◆ ASSIGNED TASK:
Format the lines below as a JSON list of strings, one string per line and no blank lines. Leave the pictures out.

◆ PROVIDED DATA:
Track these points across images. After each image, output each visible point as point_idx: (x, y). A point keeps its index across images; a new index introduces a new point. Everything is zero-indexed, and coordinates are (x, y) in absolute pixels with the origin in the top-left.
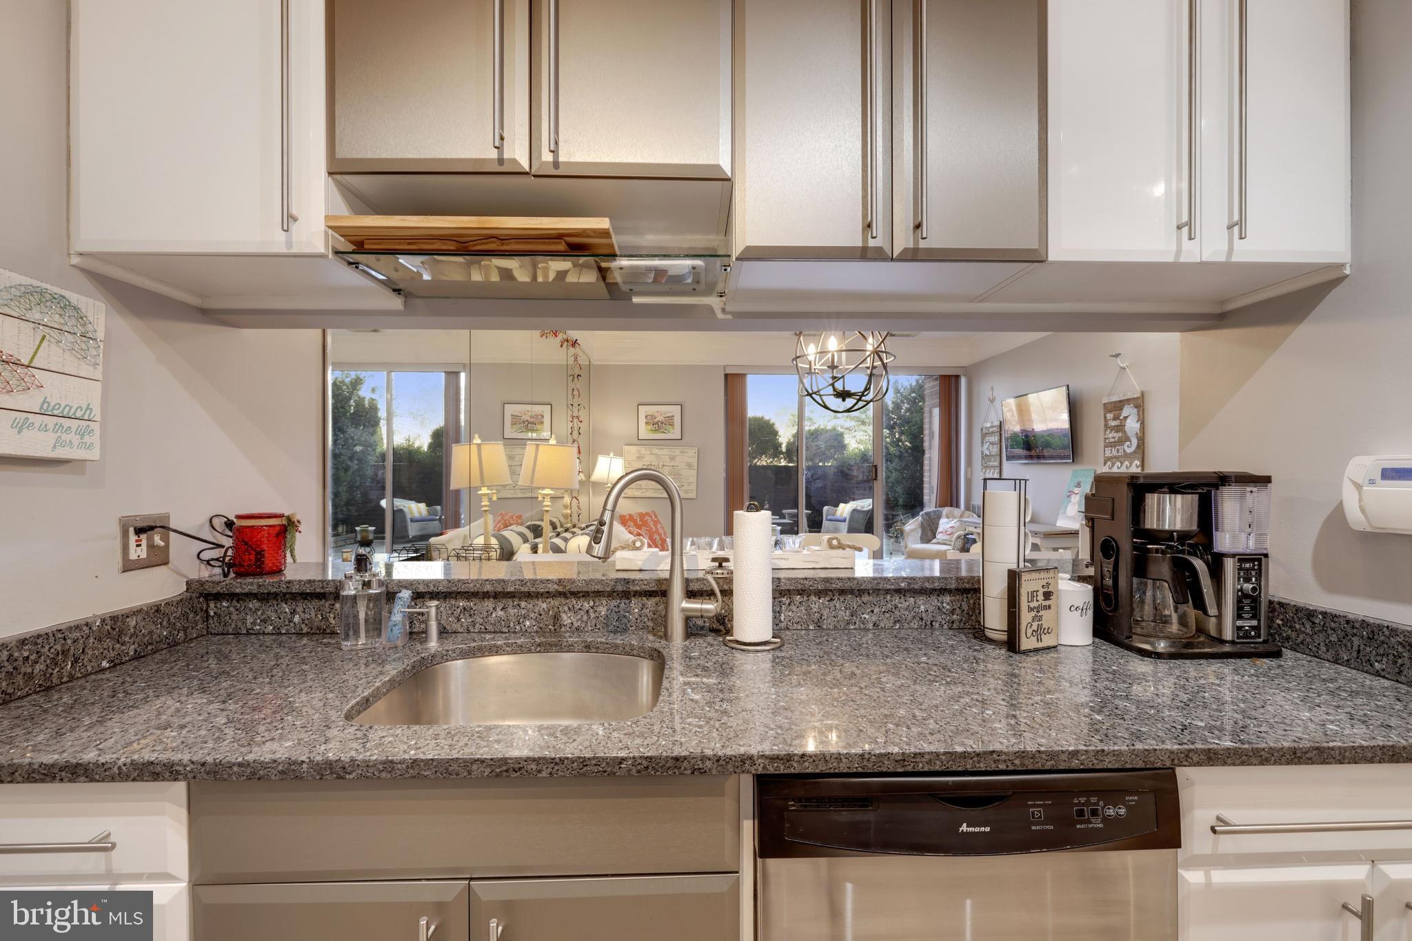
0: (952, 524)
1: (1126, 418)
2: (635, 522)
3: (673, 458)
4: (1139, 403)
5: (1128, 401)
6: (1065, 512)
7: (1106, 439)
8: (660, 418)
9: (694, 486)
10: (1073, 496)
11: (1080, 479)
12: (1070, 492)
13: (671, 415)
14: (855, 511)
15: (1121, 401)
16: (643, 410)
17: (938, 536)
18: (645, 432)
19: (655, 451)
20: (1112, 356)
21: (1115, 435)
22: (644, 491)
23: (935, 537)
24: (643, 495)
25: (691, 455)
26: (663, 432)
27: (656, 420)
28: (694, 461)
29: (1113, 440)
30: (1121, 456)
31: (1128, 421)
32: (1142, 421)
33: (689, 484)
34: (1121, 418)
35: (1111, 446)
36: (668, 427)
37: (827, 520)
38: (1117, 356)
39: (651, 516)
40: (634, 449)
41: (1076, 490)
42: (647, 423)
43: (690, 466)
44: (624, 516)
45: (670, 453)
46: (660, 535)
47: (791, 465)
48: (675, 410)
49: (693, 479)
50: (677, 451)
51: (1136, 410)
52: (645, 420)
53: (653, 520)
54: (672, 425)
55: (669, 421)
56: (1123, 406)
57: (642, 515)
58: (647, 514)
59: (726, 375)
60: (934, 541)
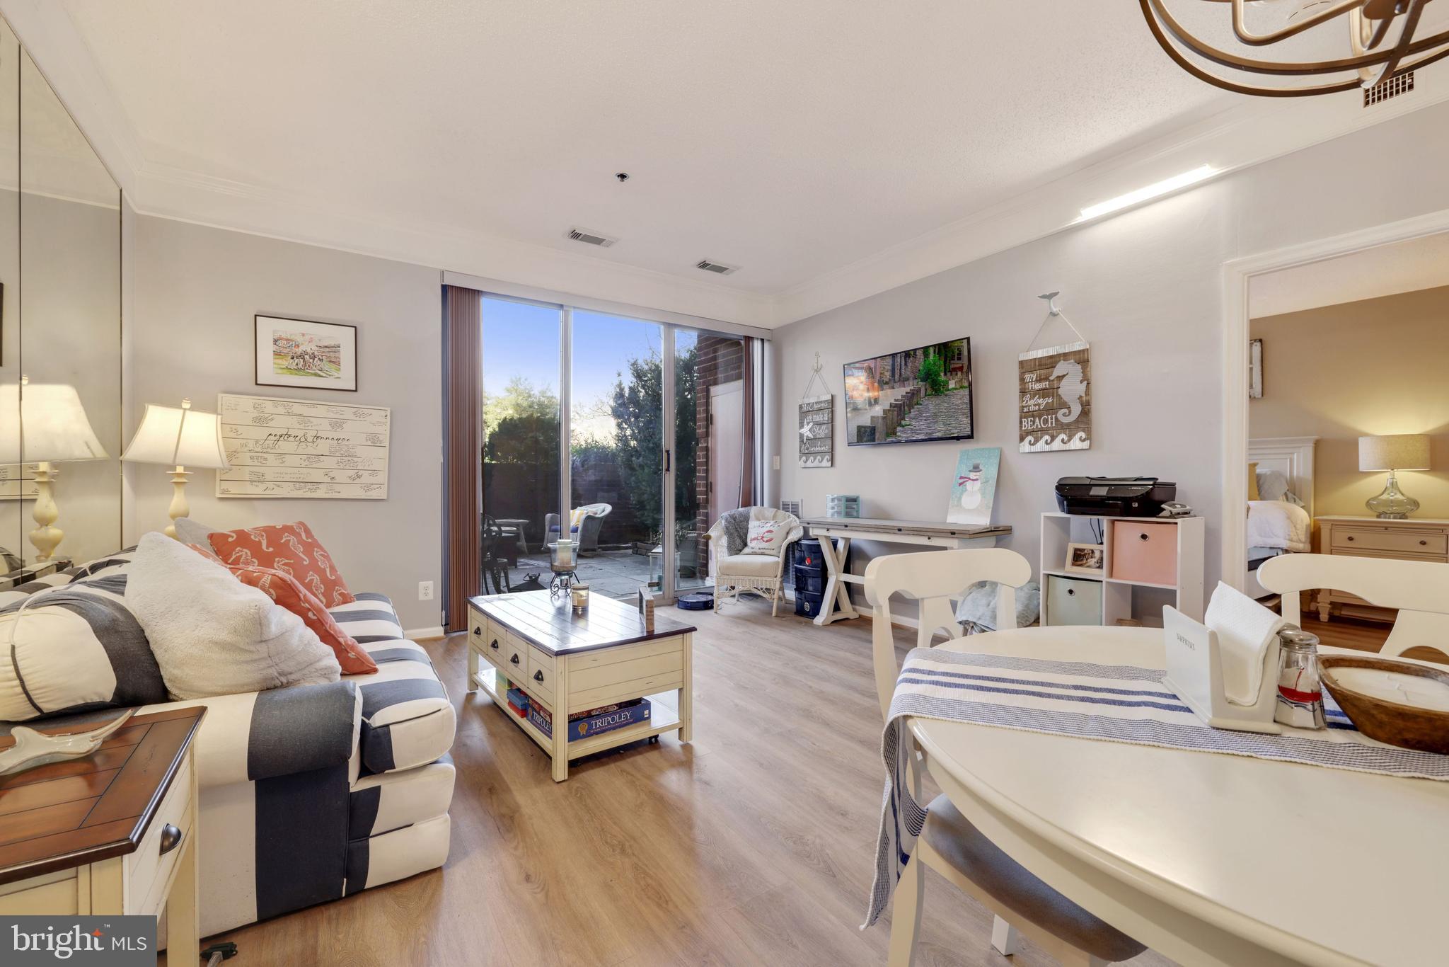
0: (768, 527)
1: (1060, 378)
2: (255, 549)
3: (337, 424)
4: (1082, 359)
5: (1065, 356)
6: (959, 505)
7: (1023, 407)
8: (306, 347)
9: (382, 477)
10: (969, 484)
11: (977, 461)
12: (961, 478)
13: (332, 343)
14: (589, 519)
15: (1051, 357)
16: (268, 329)
17: (751, 544)
18: (269, 370)
19: (297, 409)
20: (1044, 297)
21: (1040, 401)
22: (271, 485)
23: (745, 545)
24: (269, 494)
25: (378, 421)
26: (316, 375)
27: (300, 350)
28: (384, 431)
29: (1037, 408)
30: (1053, 429)
31: (1064, 383)
32: (1086, 379)
33: (374, 472)
34: (1051, 378)
35: (1033, 416)
36: (326, 366)
37: (551, 530)
38: (1050, 297)
39: (298, 535)
40: (246, 402)
41: (972, 476)
42: (278, 354)
43: (374, 440)
44: (225, 536)
45: (331, 415)
46: (321, 572)
47: (493, 462)
48: (344, 338)
49: (382, 465)
50: (348, 413)
51: (1079, 367)
52: (272, 348)
53: (304, 544)
54: (336, 362)
55: (330, 354)
56: (1057, 362)
57: (273, 534)
58: (287, 529)
59: (445, 288)
60: (746, 550)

◆ RESPONSE FOR THIS EXERCISE:
[
  "Track these points across images. After each image, output each visible point as point_idx: (x, y). A point keeps its index across images; a new index introduces a new point. Everything is zero-indexed, and coordinates are (x, y) in absolute pixels with the origin in the top-left.",
  "0: (952, 524)",
  "1: (1126, 418)",
  "2: (635, 522)",
  "3: (673, 458)",
  "4: (1139, 403)",
  "5: (1128, 401)",
  "6: (1065, 512)",
  "7: (1106, 439)",
  "8: (660, 418)",
  "9: (694, 486)",
  "10: (1073, 496)",
  "11: (1080, 479)",
  "12: (1070, 492)",
  "13: (671, 415)",
  "14: (855, 511)",
  "15: (1121, 401)",
  "16: (643, 410)",
  "17: (938, 536)",
  "18: (645, 432)",
  "19: (655, 451)",
  "20: (1112, 356)",
  "21: (1115, 435)",
  "22: (644, 491)",
  "23: (935, 537)",
  "24: (643, 495)",
  "25: (691, 455)",
  "26: (663, 432)",
  "27: (656, 420)",
  "28: (694, 461)",
  "29: (1113, 440)",
  "30: (1121, 456)",
  "31: (1128, 421)",
  "32: (1142, 421)",
  "33: (689, 484)",
  "34: (1121, 418)",
  "35: (1111, 446)",
  "36: (668, 427)",
  "37: (827, 520)",
  "38: (1117, 356)",
  "39: (651, 516)",
  "40: (634, 449)",
  "41: (1076, 490)",
  "42: (647, 423)",
  "43: (690, 466)",
  "44: (624, 516)",
  "45: (670, 453)",
  "46: (660, 535)",
  "47: (791, 465)",
  "48: (675, 410)",
  "49: (693, 479)",
  "50: (677, 451)",
  "51: (1136, 410)",
  "52: (645, 420)",
  "53: (653, 520)",
  "54: (672, 425)",
  "55: (669, 421)",
  "56: (1123, 406)",
  "57: (642, 515)",
  "58: (647, 514)",
  "59: (726, 375)",
  "60: (934, 541)",
  "0: (768, 527)",
  "1: (1060, 378)",
  "2: (255, 549)",
  "3: (337, 424)",
  "4: (1082, 359)",
  "5: (1065, 356)",
  "6: (959, 505)",
  "7: (1023, 407)",
  "8: (306, 347)",
  "9: (382, 477)",
  "10: (969, 484)",
  "11: (977, 461)",
  "12: (961, 478)",
  "13: (332, 343)",
  "14: (589, 519)",
  "15: (1051, 357)",
  "16: (268, 329)",
  "17: (751, 544)",
  "18: (269, 370)",
  "19: (297, 409)",
  "20: (1044, 297)",
  "21: (1040, 401)",
  "22: (271, 485)",
  "23: (745, 545)",
  "24: (269, 494)",
  "25: (378, 421)",
  "26: (316, 375)",
  "27: (300, 350)",
  "28: (384, 431)",
  "29: (1037, 408)",
  "30: (1053, 429)",
  "31: (1064, 383)",
  "32: (1086, 379)",
  "33: (374, 472)",
  "34: (1051, 378)",
  "35: (1033, 416)",
  "36: (326, 366)",
  "37: (551, 530)",
  "38: (1050, 297)",
  "39: (298, 535)",
  "40: (246, 402)",
  "41: (972, 476)",
  "42: (278, 354)",
  "43: (374, 440)",
  "44: (225, 536)",
  "45: (331, 415)",
  "46: (321, 572)",
  "47: (493, 462)",
  "48: (344, 338)",
  "49: (382, 465)",
  "50: (348, 413)",
  "51: (1079, 367)",
  "52: (272, 348)",
  "53: (304, 544)",
  "54: (336, 362)",
  "55: (330, 354)",
  "56: (1057, 362)",
  "57: (273, 534)",
  "58: (287, 529)",
  "59: (445, 288)",
  "60: (746, 550)"
]